Set task: Reproduce word for word the stretch of the data from the line containing "Clock reading? same style as 5h05" through the end of the data, with both ends included.

Dataset content:
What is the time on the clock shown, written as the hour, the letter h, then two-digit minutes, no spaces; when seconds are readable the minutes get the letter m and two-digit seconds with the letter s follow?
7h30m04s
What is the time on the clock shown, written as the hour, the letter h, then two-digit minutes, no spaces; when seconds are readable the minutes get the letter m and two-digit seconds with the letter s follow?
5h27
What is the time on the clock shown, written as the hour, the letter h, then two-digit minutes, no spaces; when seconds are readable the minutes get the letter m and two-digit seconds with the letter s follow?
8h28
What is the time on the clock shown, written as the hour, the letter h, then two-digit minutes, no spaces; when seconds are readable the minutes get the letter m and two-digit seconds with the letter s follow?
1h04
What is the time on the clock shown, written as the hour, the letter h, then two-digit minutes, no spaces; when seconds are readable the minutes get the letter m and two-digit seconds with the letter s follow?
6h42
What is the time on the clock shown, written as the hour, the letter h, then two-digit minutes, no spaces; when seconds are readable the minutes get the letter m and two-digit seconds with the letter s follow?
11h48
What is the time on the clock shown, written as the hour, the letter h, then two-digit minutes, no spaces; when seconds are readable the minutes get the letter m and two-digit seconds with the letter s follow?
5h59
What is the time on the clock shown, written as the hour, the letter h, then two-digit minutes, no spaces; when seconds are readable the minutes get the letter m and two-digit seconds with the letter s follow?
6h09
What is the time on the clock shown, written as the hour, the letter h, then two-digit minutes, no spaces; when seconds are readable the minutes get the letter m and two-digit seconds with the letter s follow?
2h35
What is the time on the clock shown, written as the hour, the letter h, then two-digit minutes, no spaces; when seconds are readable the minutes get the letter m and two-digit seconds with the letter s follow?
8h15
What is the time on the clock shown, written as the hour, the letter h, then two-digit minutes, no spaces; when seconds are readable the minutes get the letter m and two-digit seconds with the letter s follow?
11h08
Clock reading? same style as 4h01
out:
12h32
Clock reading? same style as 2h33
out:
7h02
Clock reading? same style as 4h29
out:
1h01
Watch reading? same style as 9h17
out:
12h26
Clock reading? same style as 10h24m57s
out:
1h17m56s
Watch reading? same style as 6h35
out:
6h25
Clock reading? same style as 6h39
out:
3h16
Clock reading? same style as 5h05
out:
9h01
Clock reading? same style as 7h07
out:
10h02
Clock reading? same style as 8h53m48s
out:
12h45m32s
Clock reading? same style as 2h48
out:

Task output:
Clock reading? same style as 5h05
out:
9h01
Clock reading? same style as 7h07
out:
10h02
Clock reading? same style as 8h53m48s
out:
12h45m32s
Clock reading? same style as 2h48
out:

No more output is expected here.